The bill would also require the board to allocate from those weeks a minimum number of weeks to certain racetracks in the central and southern zones that were used to conduct thoroughbred race meetings prior to 2012 and would authorize the board to allocate from those weeks a maximum number of weeks to certain racetracks in the southern zone that were not used to conduct thoroughbred race meetings in the southern zone prior to 2012. The bill would prohibit the board from allocating dates to a thoroughbred association in the southern zone for the purpose of conducting racing, regardless of the hours, if, on the same date and during daytime hours, a thoroughbred racing association is conducting racing in the central zone, and would reciprocally prohibit the allocation of racing dates to a thoroughbred association in the central zone when daytime racing is conducted by a thoroughbred association in the southern zone. Because a violation of those provisions would be a crime, this bill would impose a
state-mandated local program.
Existing law provides that, except as specified, if a venue licensed to conduct thoroughbred racing in the central zone in 2008 is not available for racing in 2009 or thereafter, the dates formerly allocated to that venue shall be available for allocation by the board, and further provides that, if a racetrack located in the central zone is not available for use by a thoroughbred association that was licensed to conduct a live race meet at that racetrack in 2009, the board is authorized to allocate racing dates to that association to be operated at a racetrack in the central zone or southern zone for racing in 2010 or thereafter.

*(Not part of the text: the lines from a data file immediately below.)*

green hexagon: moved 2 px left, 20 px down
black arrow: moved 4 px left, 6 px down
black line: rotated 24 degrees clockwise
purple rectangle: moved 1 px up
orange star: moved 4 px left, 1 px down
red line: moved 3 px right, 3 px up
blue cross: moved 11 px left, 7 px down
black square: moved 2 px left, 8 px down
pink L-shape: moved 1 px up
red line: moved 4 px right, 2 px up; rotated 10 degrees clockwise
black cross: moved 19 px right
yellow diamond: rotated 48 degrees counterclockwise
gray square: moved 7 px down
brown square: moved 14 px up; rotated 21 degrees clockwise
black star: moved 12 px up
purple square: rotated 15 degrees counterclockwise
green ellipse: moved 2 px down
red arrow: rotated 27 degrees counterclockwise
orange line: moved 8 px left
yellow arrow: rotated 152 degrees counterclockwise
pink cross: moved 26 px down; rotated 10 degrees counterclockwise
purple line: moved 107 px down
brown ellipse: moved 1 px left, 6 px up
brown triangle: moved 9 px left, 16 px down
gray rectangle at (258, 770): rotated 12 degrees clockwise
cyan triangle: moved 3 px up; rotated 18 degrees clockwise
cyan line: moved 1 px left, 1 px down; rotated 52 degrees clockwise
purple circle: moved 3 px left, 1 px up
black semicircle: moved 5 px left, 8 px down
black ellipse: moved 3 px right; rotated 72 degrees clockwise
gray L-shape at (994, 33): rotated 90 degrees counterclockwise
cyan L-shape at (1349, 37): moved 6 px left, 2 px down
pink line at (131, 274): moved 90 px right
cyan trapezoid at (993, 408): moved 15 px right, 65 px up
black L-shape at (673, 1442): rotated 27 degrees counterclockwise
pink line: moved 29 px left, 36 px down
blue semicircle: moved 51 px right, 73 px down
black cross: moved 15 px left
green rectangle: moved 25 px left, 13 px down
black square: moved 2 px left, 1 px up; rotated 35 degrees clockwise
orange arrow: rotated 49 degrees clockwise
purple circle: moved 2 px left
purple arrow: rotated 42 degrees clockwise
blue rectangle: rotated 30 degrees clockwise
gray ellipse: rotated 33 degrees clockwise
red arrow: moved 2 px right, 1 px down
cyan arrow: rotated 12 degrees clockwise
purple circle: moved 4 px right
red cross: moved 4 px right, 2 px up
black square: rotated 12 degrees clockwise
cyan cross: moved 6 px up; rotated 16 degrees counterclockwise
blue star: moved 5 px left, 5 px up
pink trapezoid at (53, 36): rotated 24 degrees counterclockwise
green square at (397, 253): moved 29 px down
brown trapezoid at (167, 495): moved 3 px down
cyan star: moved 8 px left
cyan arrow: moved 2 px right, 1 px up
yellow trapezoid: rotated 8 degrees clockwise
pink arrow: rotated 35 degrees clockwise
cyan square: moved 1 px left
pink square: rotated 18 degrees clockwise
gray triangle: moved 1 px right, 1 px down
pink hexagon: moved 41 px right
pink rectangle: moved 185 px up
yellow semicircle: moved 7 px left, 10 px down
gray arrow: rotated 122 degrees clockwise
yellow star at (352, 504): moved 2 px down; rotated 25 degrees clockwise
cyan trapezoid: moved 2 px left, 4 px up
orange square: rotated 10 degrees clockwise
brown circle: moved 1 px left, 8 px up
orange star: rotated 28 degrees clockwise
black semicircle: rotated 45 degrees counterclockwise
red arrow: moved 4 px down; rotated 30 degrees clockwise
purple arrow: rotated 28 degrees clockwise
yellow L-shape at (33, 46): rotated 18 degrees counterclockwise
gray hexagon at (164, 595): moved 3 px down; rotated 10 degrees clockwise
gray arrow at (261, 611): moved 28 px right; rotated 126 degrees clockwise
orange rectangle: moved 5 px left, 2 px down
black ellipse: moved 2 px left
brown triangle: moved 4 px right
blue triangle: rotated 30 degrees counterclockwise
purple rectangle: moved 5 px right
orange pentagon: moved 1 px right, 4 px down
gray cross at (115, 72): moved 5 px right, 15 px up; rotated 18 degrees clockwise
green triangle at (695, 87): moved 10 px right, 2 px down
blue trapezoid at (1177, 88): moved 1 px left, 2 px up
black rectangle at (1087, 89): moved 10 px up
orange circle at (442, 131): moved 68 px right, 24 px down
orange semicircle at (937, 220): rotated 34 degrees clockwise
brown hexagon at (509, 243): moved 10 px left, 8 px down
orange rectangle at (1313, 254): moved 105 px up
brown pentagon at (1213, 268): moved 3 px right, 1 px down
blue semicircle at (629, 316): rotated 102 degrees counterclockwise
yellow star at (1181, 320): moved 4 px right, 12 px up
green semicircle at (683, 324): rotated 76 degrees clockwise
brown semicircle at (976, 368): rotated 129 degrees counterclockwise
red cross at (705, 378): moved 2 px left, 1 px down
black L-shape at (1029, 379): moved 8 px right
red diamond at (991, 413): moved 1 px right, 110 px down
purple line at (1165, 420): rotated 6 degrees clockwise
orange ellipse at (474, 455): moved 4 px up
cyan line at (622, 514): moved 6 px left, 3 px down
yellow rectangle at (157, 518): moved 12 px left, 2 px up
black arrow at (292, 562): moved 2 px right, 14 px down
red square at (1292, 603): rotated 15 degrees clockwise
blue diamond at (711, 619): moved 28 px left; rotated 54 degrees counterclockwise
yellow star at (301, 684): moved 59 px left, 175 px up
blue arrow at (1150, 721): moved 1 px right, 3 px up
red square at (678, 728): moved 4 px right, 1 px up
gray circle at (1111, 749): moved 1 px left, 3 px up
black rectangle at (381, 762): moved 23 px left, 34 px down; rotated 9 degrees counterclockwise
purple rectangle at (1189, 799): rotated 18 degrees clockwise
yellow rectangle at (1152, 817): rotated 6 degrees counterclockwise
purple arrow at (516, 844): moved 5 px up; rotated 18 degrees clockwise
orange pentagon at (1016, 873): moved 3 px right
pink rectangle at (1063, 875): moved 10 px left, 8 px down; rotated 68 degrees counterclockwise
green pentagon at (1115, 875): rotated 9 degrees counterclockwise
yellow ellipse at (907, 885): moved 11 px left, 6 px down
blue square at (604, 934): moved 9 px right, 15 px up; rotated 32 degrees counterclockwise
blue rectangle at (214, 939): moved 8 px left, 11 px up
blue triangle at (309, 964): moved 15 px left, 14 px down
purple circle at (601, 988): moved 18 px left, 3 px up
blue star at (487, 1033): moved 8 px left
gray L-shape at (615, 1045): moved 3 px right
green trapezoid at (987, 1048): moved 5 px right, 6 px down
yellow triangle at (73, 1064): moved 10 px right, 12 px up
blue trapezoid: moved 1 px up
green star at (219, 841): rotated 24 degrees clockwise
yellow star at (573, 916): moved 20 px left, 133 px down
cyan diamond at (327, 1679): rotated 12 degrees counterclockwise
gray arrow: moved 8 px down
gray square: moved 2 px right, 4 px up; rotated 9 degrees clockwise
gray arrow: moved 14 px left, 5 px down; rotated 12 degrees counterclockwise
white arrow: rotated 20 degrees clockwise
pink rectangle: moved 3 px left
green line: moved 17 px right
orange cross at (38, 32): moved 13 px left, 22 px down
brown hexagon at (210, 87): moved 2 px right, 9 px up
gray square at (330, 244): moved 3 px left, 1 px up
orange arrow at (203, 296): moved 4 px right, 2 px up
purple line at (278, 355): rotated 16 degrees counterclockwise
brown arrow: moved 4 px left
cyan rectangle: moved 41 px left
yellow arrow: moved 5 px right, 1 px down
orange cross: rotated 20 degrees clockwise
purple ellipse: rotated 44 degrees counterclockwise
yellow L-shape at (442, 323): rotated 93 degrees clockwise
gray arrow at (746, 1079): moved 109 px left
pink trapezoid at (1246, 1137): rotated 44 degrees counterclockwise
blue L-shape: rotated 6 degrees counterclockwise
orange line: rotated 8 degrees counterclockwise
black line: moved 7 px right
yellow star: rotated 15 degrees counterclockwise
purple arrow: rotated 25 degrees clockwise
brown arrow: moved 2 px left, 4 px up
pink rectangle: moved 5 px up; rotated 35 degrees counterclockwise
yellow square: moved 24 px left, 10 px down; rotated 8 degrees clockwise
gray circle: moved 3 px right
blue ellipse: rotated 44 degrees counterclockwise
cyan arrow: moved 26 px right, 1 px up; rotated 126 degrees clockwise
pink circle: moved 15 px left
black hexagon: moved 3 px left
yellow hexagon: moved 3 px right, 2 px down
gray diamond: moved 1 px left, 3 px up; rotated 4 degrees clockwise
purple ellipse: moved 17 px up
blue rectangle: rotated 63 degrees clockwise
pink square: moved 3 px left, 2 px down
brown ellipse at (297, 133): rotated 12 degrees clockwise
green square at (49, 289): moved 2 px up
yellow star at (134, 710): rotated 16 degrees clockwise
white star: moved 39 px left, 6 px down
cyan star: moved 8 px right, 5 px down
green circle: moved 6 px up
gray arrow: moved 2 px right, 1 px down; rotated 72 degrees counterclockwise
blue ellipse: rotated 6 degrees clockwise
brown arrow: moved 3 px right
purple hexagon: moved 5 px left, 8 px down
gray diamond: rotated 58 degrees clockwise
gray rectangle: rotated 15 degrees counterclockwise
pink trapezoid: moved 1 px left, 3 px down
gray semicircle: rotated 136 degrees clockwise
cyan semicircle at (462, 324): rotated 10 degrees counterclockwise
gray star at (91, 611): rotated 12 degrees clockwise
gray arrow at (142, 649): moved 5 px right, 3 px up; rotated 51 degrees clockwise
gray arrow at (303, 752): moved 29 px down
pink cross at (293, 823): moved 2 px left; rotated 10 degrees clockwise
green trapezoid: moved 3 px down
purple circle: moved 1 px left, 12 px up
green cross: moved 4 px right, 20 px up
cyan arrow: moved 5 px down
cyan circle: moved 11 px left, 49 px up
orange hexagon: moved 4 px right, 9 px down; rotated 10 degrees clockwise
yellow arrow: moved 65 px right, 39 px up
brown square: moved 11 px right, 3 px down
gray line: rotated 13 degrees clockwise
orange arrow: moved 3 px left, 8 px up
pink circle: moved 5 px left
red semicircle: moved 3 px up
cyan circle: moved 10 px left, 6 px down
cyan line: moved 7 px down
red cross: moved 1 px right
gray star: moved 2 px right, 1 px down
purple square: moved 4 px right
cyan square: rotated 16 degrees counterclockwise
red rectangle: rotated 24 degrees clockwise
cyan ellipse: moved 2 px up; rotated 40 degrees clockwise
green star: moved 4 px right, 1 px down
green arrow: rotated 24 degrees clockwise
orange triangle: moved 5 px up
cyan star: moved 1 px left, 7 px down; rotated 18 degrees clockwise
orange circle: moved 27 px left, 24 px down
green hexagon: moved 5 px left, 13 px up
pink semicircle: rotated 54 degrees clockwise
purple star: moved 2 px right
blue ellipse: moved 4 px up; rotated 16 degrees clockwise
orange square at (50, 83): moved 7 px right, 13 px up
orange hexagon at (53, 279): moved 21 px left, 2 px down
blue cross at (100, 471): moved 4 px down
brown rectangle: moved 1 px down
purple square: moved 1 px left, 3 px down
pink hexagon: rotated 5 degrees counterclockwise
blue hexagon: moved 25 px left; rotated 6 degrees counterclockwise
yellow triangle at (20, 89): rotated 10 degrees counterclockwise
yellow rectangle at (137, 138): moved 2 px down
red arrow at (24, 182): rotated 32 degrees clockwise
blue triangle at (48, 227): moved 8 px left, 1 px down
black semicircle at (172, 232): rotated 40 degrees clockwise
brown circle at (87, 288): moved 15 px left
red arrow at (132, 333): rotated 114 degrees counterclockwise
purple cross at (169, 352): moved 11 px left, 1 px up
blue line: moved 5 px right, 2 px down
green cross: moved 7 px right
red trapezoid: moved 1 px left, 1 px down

This bill would repeal those provisions.
Existing law, operative until January 1, 2014, authorizes thoroughbred racing associations, fairs, and the organization responsible for contracting with thoroughbred racing associations
and fairs with respect to the conduct of racing meetings, to form a private, statewide marketing organization to market and promote thoroughbred and fair horse racing. If a marketing organization is formed, existing law requires an amount not to exceed 0.25% of the total amount handled by each satellite wagering facility to be distributed to the marketing organization, and imposes certain requirements on the marketing organization, including that the marketing organization annually submit certain information to the board. Violations of the Horse Racing Law are generally misdemeanors.
This bill would extend the operation of those provisions to January 1, 2015. By extending those provisions of the Horse Racing Law, a violation of which is a crime, the bill would create new crimes and would thereby impose a state-mandated local program.
This bill would make conforming changes to specified provisions in order to update
cross-references.
The California Constitution requires the state to reimburse local agencies and school districts for certain costs mandated by the state. Statutory provisions establish procedures for making that reimbursement.
This bill would provide that no reimbursement is required by this act for a specified reason.